From AI Workbench, a Jupyter environment is launched and includes the P-tuning notebook where we load the pretrained Llama-2 model. 

Next, we use NeMo to P-tune it with the open-source PubMedQA dataset. Then, we open the user interface to run inference again, and now our model more accurately answers questions about previously unknown ailments based on given medical context.

In this example, we provided the following prompt to guide the tuned model on how to respond.

OBJECTIVE: To determine the ability of early sonograms to predict the presentation of twin A at birth.

METHODS: Sonogram records were reviewed for the presentation of twin A at seven gestational age intervals and inpatient medical records were reviewed for the presentation of twin A at delivery.

RESULTS: The positive predictive value of cephalic presentation of twin A as determined by ultrasound for the persistence of cephalic presentation at delivery reached 95% after 28 weeks gestation. The positive predictive value for noncephalic presentation as established by sonogram for noncephalic at delivery was >90% after 32 weeks gestation.

QUESTION: Can third-trimester ultrasound predict the presentation of the first twin at delivery?

The p-tuned model was able to respond to the prompt correctly with information that it learned from the PubMedQA dataset.

ANSWER: Yes, third-trimester ultrasound can predict the presentation of the first twin at delivery with a high degree of accuracy. According to the study you provided, the positive predictive value of cephalic presentation of twin A as determined by ultrasound for the persistence of cephalic presentation at delivery reached 95% after 28 weeks gestation.

Similarly, the positive predictive value for noncephalic presentation as established by sonogram for noncephalic presentation at delivery was >90% after 32 weeks gestation.

These findings suggest that ultrasound in the third trimester can provide a reliable prediction of the presentation of the first twin at birth. However, it’s important to note that ultrasound is not always 100% accurate and other factors such as fetal movement and positioning can affect the accuracy of the prediction.

With AI Workbench users can quickly create or clone existing generative AI projects to get started. Developers can go from early exploration on local machines, all the way up to model tuning on workstations and push into scalable resources in the cloud and data center for large-scale training.

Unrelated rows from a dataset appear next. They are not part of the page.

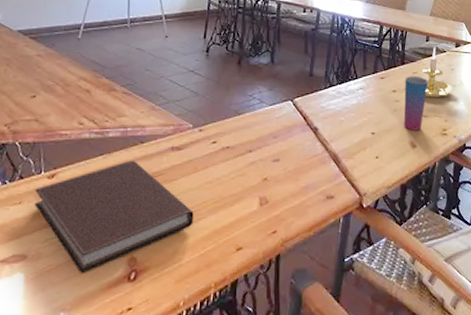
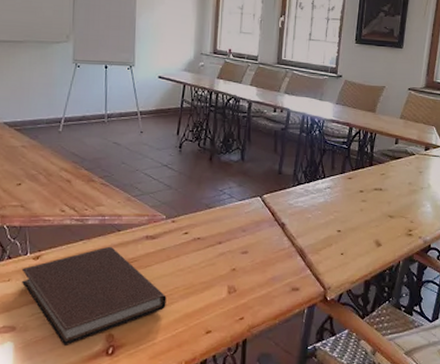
cup: present [404,76,429,131] -> none [370,177,396,230]
candle holder: present [421,46,452,98] -> none [389,149,420,199]

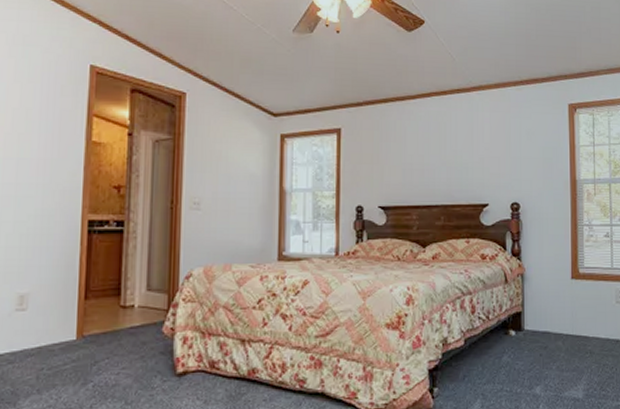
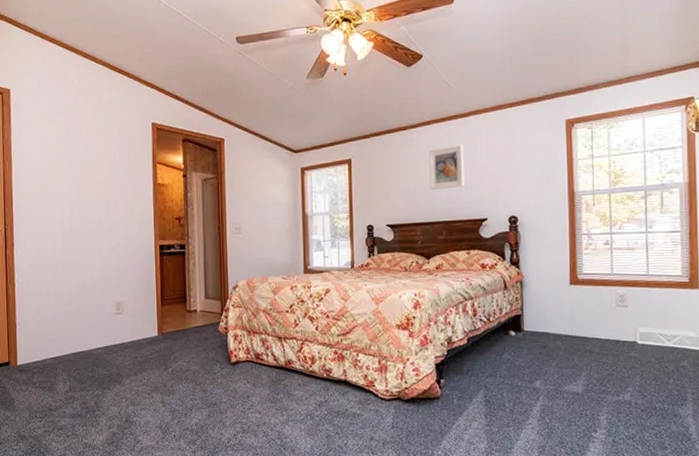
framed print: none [428,121,465,169] -> present [429,144,465,190]

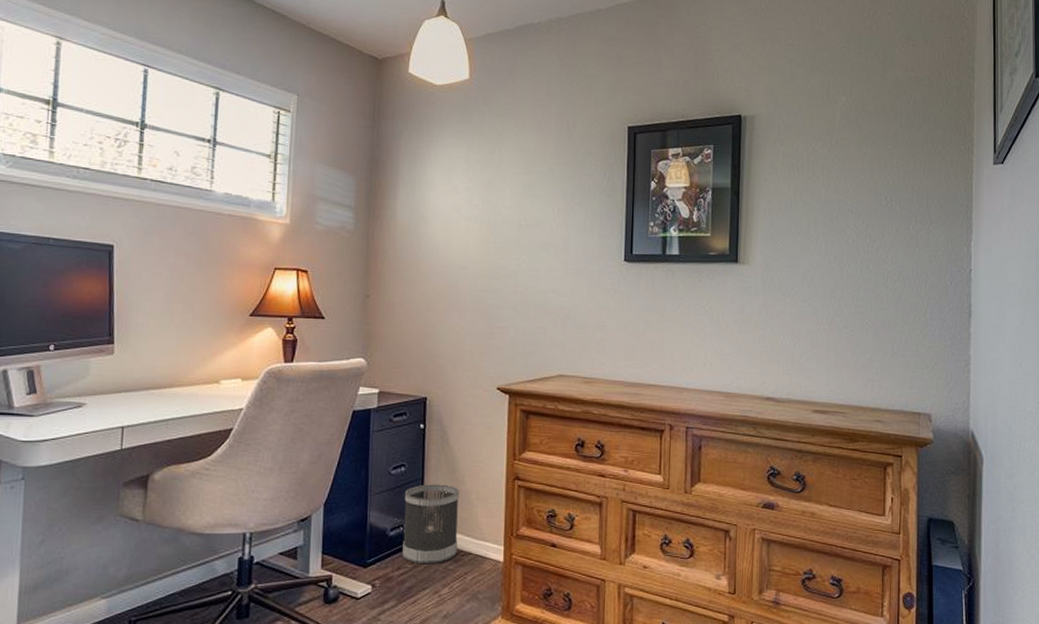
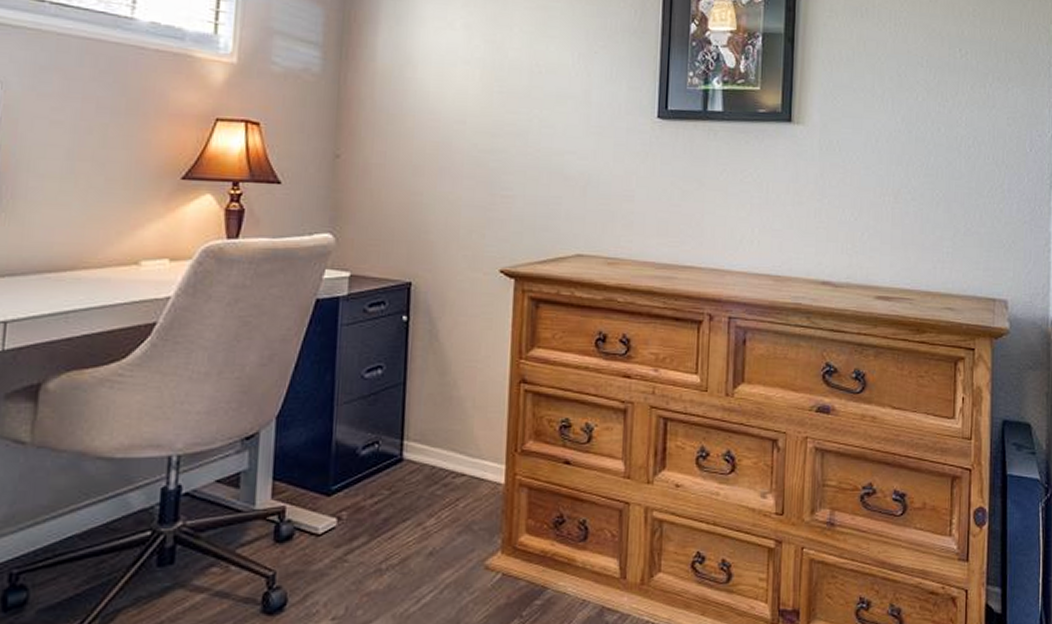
wastebasket: present [402,484,460,564] -> none [377,390,451,490]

Cost-effective scalability of generative AI using NVIDIA AI Workbench

As AI models become increasingly complex and computationally intensive, it’s essential for developers to have cost-effective tools that enable them to scale up quickly and efficiently. AI Workbench provides a single platform for managing data, models, and compute resources, for seamless collaboration and deployment across machines and environments. With this platform, developers of all skill levels can quickly create and deploy cost-effective, scalable generative AI models.